• **DATA FOR THE TASK**:

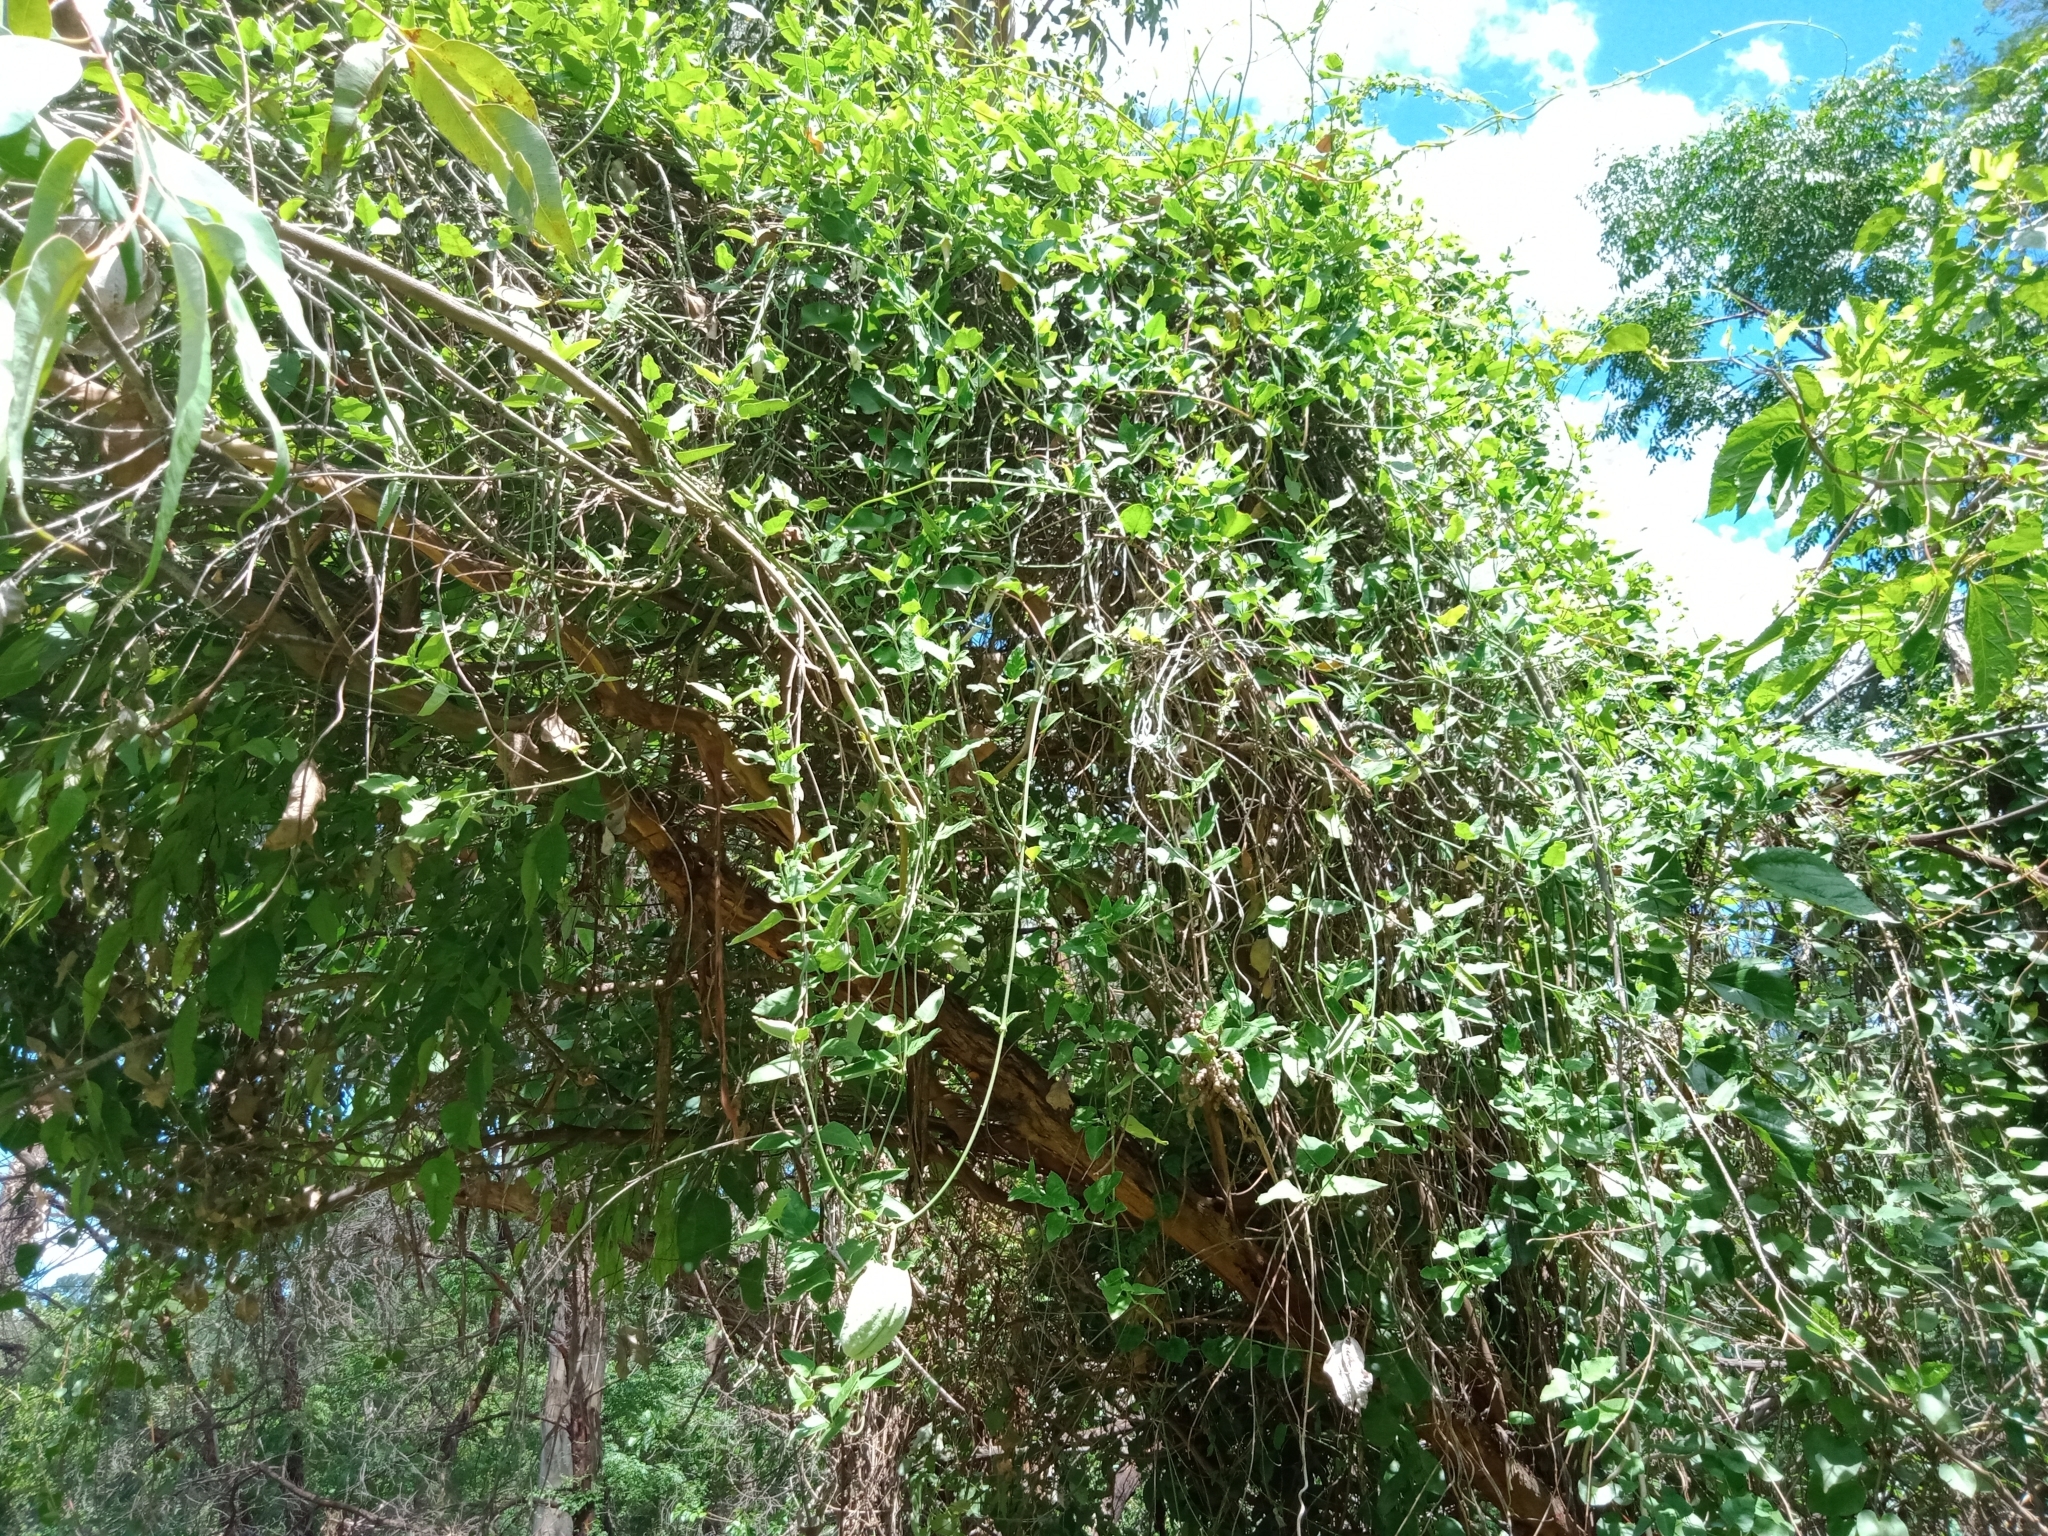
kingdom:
...
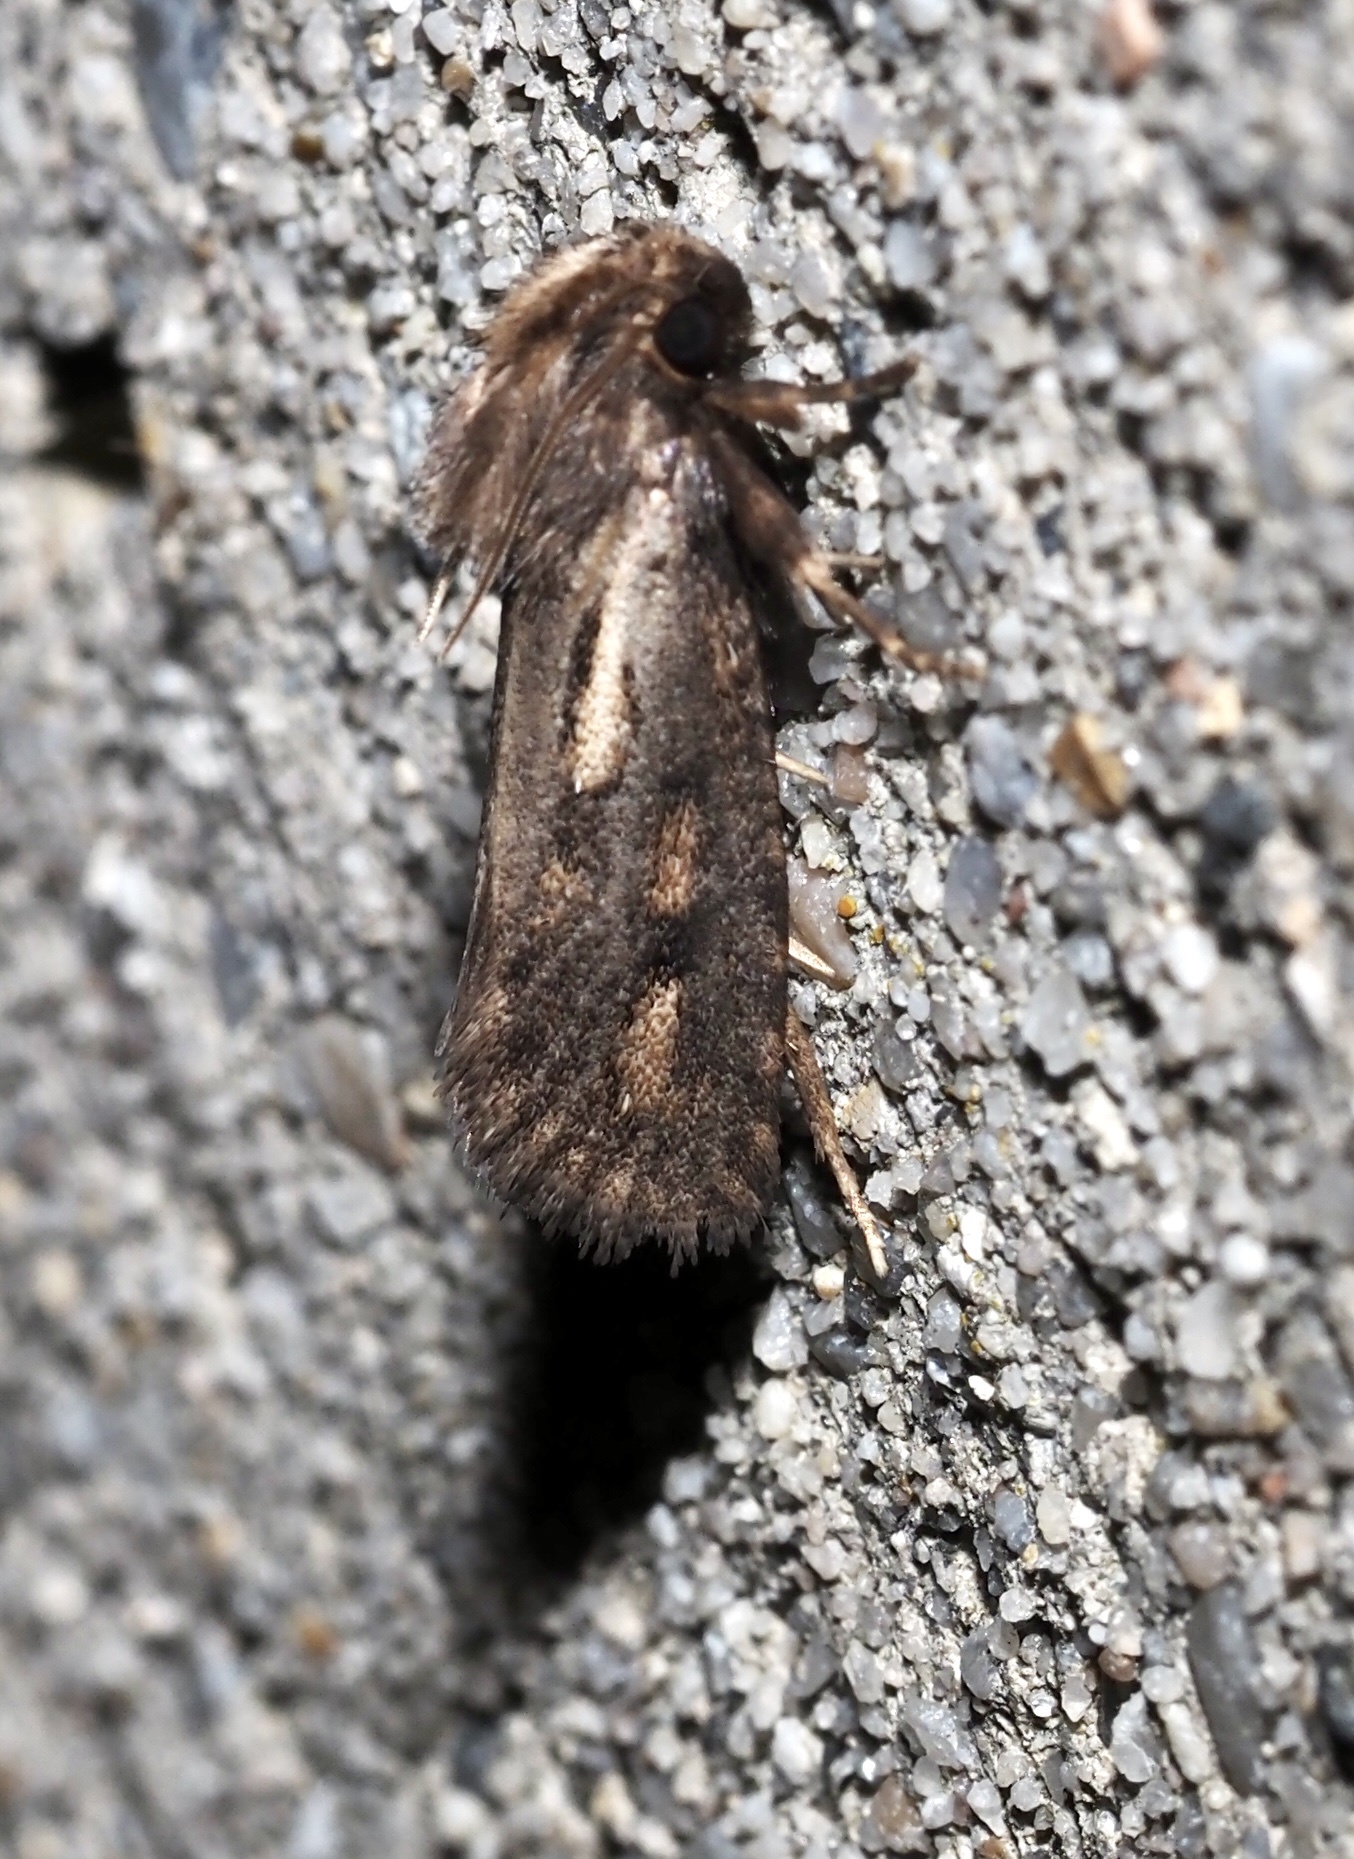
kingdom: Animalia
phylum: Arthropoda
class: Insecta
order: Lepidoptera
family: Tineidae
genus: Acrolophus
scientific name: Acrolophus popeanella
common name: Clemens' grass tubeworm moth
--
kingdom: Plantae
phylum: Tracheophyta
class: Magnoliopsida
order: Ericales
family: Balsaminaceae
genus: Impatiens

• **TASK INSTRUCTIONS**:
Rewrite the rows from the line containing "class: Insecta" through the line containing "common name: Clemens' grass tubeworm moth", replacing "common name" with "vernacular name" and leaving everything else as it is.

• **ANSWER TO THIS EXERCISE**:
class: Insecta
order: Lepidoptera
family: Tineidae
genus: Acrolophus
scientific name: Acrolophus popeanella
vernacular name: Clemens' grass tubeworm moth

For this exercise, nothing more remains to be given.